There is a light tap on my right shoulder

Already the fire brigade trucks are back. They move slowly with the traffic as they meander their way back to the Tom Mboya Street depot.  It’s like the fire wasn’t all that far, or was it? Its 11 am now according to city clock. I have been here waiting for six hours! I just can’t believe it. I decide I can wait no more. The stuff Mutuku wanted can be sold elsewhere, I say as I stand up, feel my pocket and start walking away, cursing why Mutuku has done this to me.

Before I go far, there is a light tap on my right shoulder. I look around, hoping that the agent had finally arrived. I get dismayed and angry when I see it’s the same beggar.

‘’Now what do you want?’’ I ask angrily. ‘’I think I had told you I don’t have a cent on me.’’

The old beggar smiles, and says, ‘’Are you Mr Boniface Nyenze?’’

How the hell does this beggar know my name?

‘’Yes, who are you?’’

‘’Don’t worry; he says looking around, then at me. Do you have Mr Mutuku’s envelope?’’

Then it hit me… the emissary was here all the time in form of the beggar.

‘’YYess… I do,’’ I stammer, and produce the envelope from my pocket.

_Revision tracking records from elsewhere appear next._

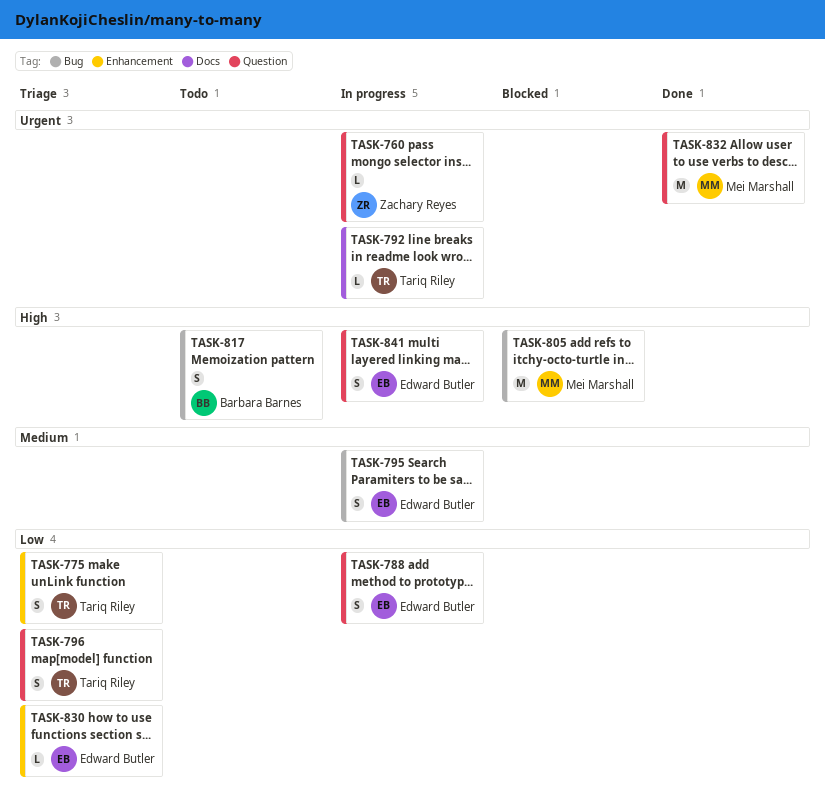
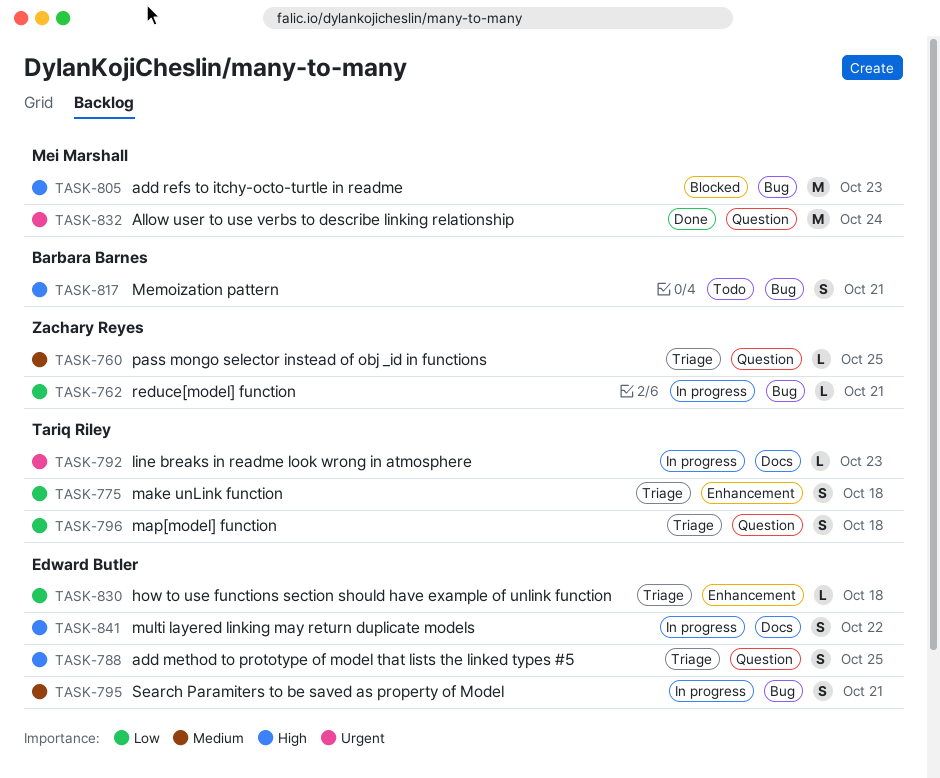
TASK-760, status: In progress -> Triage
TASK-760, priority: Urgent -> Medium
TASK-762: none -> present
TASK-788, status: In progress -> Triage
TASK-788, priority: Low -> High
TASK-841, label: Question -> Docs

He takes it and tears it open then scrutinizes it. Then smiles and removes another envelope in his jacket and hands it to me.

‘’Its 50k, just as you agreed.’’ he says with an expressionless face. I open the envelope and see a wad of crisp new notes of 1,000 shillings denomination. They look like 50 k. I quickly put it into the pocket where the other envelope had been, and quickly looks around. Nairobi continues with its activities unperturbed.

‘’So long my friend,’’ says the beggar, as he smiles and fades into the city crowd.

I stand there, still mesmerized. If I met him again, I think, I won’t give him a fifty bob note. It’s got to be two hundred shillings. I cross the road and walk back to River Road.